> **Exercise**
Make a verbatim copy of all the records. Skip every image.

Saved data entries:
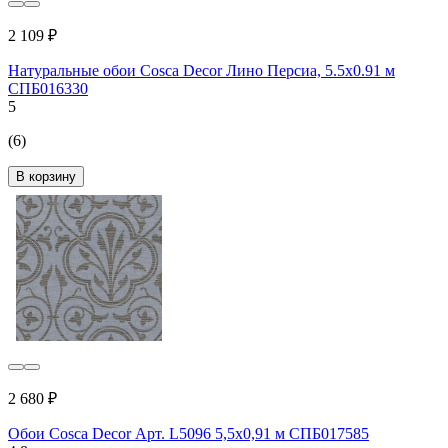
2 109 ₽
Натуральные обои Cosca Decor Лино Персиа, 5.5x0.91 м
СПБ016330
5
(6)
В корзину
2 680 ₽
Обои Cosca Decor Арт. L5096 5,5x0,91 м СПБ017585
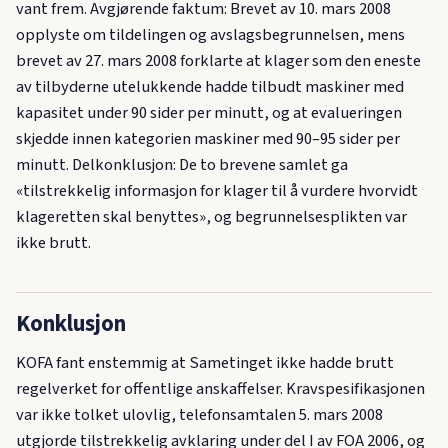
vant frem. Avgjørende faktum: Brevet av 10. mars 2008
opplyste om tildelingen og avslagsbegrunnelsen, mens
brevet av 27. mars 2008 forklarte at klager som den eneste
av tilbyderne utelukkende hadde tilbudt maskiner med
kapasitet under 90 sider per minutt, og at evalueringen
skjedde innen kategorien maskiner med 90–95 sider per
minutt. Delkonklusjon: De to brevene samlet ga
«tilstrekkelig informasjon for klager til å vurdere hvorvidt
klageretten skal benyttes», og begrunnelsesplikten var
ikke brutt.
Konklusjon
KOFA fant enstemmig at Sametinget ikke hadde brutt
regelverket for offentlige anskaffelser. Kravspesifikasjonen
var ikke tolket ulovlig, telefonsamtalen 5. mars 2008
utgjorde tilstrekkelig avklaring under del I av FOA 2006, og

> **Exercise result**
2 109 ₽
Натуральные обои Cosca Decor Лино Персиа, 5.5x0.91 м
СПБ016330
5
(6)
В корзину
2 680 ₽
Обои Cosca Decor Арт. L5096 5,5x0,91 м СПБ017585
vant frem. Avgjørende faktum: Brevet av 10. mars 2008
opplyste om tildelingen og avslagsbegrunnelsen, mens
brevet av 27. mars 2008 forklarte at klager som den eneste
av tilbyderne utelukkende hadde tilbudt maskiner med
kapasitet under 90 sider per minutt, og at evalueringen
skjedde innen kategorien maskiner med 90–95 sider per
minutt. Delkonklusjon: De to brevene samlet ga
«tilstrekkelig informasjon for klager til å vurdere hvorvidt
klageretten skal benyttes», og begrunnelsesplikten var
ikke brutt.
Konklusjon
KOFA fant enstemmig at Sametinget ikke hadde brutt
regelverket for offentlige anskaffelser. Kravspesifikasjonen
var ikke tolket ulovlig, telefonsamtalen 5. mars 2008
utgjorde tilstrekkelig avklaring under del I av FOA 2006, og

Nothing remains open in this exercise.